*Work order A*: In the text below about Jerry Angiulo, why did the Angiulo brothers see an opening for a numbers game operation? Answer in one to three sentences.
*Work order B*: For each statement, say whether it agrees with the text below about Jerry Angiulo. Answer yes or no, and quote the words from the text that decide it: (i) Angiulo served in the U.S. Army during World War II. (ii) Angiulo graduated from Boston English High School in 1936. (iii) Angiulo was released from prison in 2007.

*Text shown*:
= = =

Gennaro Joseph "Jerry" Angiulo Sr. (; March 20, 1919 – August 29, 2009) was an American mobster who rose to the position of underboss in the Patriarca crime family of New England under Raymond L. S. Patriarca. Angiulo was convicted of racketeering in 1986 and was imprisoned until being released in 2007. One of the Angiulo Brothers, he was "probably the last very significant Mafia boss in Boston’s history".

Early life
Gennaro J. Angiulo was born in 1919 to Italian immigrants Cesare and Giovannina "Jeannie" (née Fimiani) Angiulo, who owned a mom-and-pop grocery store. He grew up with his siblings Nicolo, Donato, Francesco, Antonio, Michele and James. Even though he was from the North End neighborhood, he graduated from Boston English High School in 1936, where his ambition was to attend Suffolk Law School and become a criminal lawyer. Gennaro Angiulo enlisted in the U.S. Navy at the beginning of World War II and served 4 years in the Pacific theater; he achieved the rank of Chief Boatswain's Mate. Upon completion of his service, he moved back to the North End of Boston. He had a regular table in the back room of an Italian dinery called Francesca's Restaurant on North Washington Street in North End, Boston.

Mob career
The Angiulo brothers who had only minor previous involvement in crime realized that as a result of convictions of previous operators there was an opening for numbers game operation. They offered small business people such as barbers and convenience store owners the opportunity to get a wholesale discount on bets on individual numbers. The Angiulo brothers were able to build a network converting these businesses into points of sale and bookies. This succeeded in attracting the interest of the Mafia and the Angiulo brothers offered the Patriarca family a cut rather than resist them.

= = =

*Data for review*:
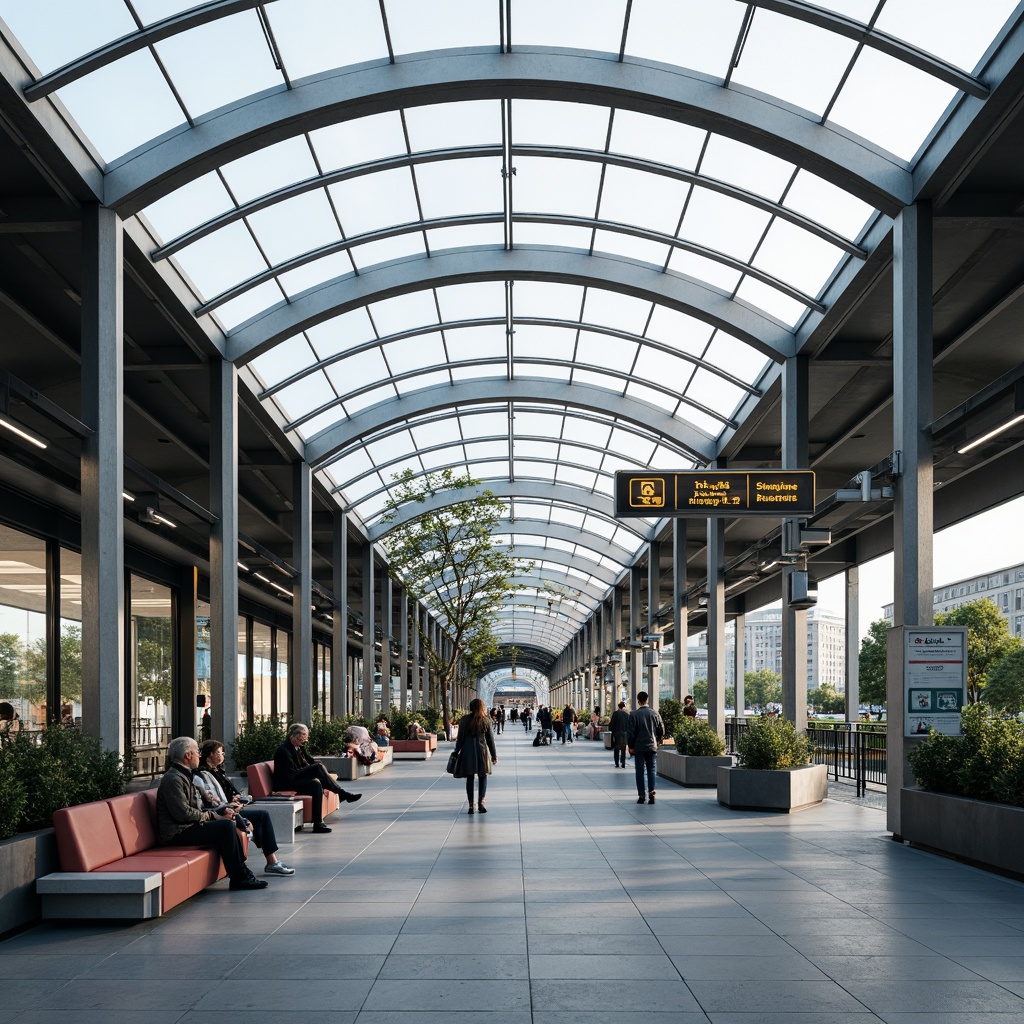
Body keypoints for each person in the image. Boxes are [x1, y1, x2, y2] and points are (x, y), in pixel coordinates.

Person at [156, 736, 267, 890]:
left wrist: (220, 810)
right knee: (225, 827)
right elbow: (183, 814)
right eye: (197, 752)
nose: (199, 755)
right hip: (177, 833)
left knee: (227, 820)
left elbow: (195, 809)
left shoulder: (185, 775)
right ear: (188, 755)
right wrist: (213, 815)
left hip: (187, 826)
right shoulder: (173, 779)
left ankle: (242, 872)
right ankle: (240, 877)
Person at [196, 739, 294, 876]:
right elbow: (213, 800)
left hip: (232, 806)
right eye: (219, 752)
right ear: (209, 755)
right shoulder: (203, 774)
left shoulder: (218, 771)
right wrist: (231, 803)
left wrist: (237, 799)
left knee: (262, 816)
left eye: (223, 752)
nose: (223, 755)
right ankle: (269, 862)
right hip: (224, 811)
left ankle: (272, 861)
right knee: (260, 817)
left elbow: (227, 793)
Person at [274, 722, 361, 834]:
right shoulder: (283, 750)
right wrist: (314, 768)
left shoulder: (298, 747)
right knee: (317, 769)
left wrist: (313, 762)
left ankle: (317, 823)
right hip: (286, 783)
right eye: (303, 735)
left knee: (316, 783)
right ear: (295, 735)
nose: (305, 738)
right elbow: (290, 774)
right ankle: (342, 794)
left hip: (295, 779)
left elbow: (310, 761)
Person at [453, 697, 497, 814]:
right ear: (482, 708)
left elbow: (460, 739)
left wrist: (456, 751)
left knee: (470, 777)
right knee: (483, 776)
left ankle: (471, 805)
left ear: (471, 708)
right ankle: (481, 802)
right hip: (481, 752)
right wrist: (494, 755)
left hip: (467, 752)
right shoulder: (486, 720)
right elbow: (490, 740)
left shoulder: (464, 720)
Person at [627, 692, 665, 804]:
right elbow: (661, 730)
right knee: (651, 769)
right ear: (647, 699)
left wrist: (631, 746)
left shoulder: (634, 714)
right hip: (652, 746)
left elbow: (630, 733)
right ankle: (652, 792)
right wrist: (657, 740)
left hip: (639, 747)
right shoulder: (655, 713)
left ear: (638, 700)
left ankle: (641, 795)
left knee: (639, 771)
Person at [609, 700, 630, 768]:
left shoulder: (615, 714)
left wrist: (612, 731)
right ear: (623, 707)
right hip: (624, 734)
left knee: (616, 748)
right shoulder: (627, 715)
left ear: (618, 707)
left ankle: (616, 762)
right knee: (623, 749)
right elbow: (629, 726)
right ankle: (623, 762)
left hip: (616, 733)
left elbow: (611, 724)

= = =

*Reply A*: They saw the opening because previous operators had been convicted. The brothers themselves had only minor previous involvement in crime.

*Reply B*:
(i) No: "Gennaro Angiulo enlisted in the U.S. Navy at the beginning of World War II"
(ii) Yes: "he graduated from Boston English High School in 1936"
(iii) Yes: "was imprisoned until being released in 2007"